Capture Management: Pre-Proposal Planning Often Neglected-Part 1
by Dr. Pat Dougherty, VP Strategic Planning & DOD, SSD

In my career, I’ve supported the preparation of several billions of dollars of aerospace proposals and have found common areas that are poorly executed or entirely neglected in the early stages of proposal writing. These proposal elements provide the foundation for the entire proposal and generally have a major impact on the probability of winning the effort. Over the next few newsletters, I will address each of these areas. 

Area 1 - Understanding Why You Will Win

The first area commonly neglected before writing a proposal is identifying and implementing a win strategy. Teams will often give lip service to this area and generate statements like “we will win because we offer the lowest price”. This approach is often used to quickly check the box for identifying the win theme and the team can move on to “more productive” work like writing. While this can be considered a start to the process, it’s not nearly enough.

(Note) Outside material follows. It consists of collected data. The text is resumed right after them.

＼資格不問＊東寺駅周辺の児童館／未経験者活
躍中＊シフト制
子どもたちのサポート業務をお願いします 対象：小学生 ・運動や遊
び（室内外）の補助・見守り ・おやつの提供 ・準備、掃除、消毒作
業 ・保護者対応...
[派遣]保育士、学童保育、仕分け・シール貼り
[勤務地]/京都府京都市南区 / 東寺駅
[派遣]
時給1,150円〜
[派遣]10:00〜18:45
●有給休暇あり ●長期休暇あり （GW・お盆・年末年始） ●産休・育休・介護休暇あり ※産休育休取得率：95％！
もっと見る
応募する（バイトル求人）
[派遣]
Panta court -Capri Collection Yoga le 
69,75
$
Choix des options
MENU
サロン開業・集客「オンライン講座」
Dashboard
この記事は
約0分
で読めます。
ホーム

The win themes need to be developed by the team so that you have the benefit of knowledge gained by key individuals who have been involved in all aspects of the business opportunity. As a minimum you need input from technical leads, business development staff, program managers and senior management. I’ve developed a brainstorming exercise that takes about 3 hours to conduct with your team to come up with the win themes and strategy. My process identifies sensitive issues and biases with your customer, technical challenges and discriminators. Also, the process often leads you to some valuable ghosting topic areas to put into your proposal.

The major benefit of going through a process like this with your team is that you get the knowledge and verifications of intelligence data from many people. Without intelligence data verification you may find your team writing to address a piece of information that was offered by a team participant, but which is later proven to be inaccurate. Following bad intelligence is an easy way to waste B&P funds and burn out your staff.

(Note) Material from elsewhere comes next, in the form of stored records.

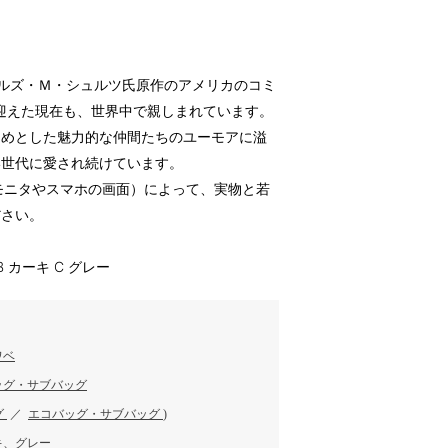
ールズ・Ｍ・シュルツ氏原作のアメリカのコミ
を迎えた現在も、世界中で親しまれています。
じめとした魅力的な仲間たちのユーモアに溢
い世代に愛され続けています。
のモニタやスマホの画面）によって、実物と若
ださい。
B カーキ C グレー
ワベ
ッグ・サブバッグ
グ
／
エコバッグ・サブバッグ
)
キ、グレー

Additionally, the authors, who need to know why you will win, will have been a part of the process to define the themes and win strategy. Hopefully, the process of including all the key authors in the generation of the themes and strategy will make it easier for them to buy into the final product and incorporate them into the text that they write for the proposal.

Don’t be surprised when the themes and win strategy evolve somewhat in the early proposal writing stages. If you did the brainstorming session correctly, you should only be making minor adjustments to the wording for the themes and win strategy. After these items are relatively stable for a few days, print them on large format paper and attach them to the walls of the war room as a reminder to the authors. At this point try to be less willing to make any changes to the refined themes and win strategy.  

The 4 or 5 themes and single win strategy developed by the team and mounted on the wall provide guidance to your authors before they begin to write.  It will save your team many headaches of re-writing later to fit the themes in a limited space and allows the authors to weave the story into their text the first time. When your customer puts down your proposal you want them to remember those 4 or 5 themes and why they should give the contract to you (your win strategy).

Following this process early may make the difference between winning a contract and just delivering a losing proposal on time.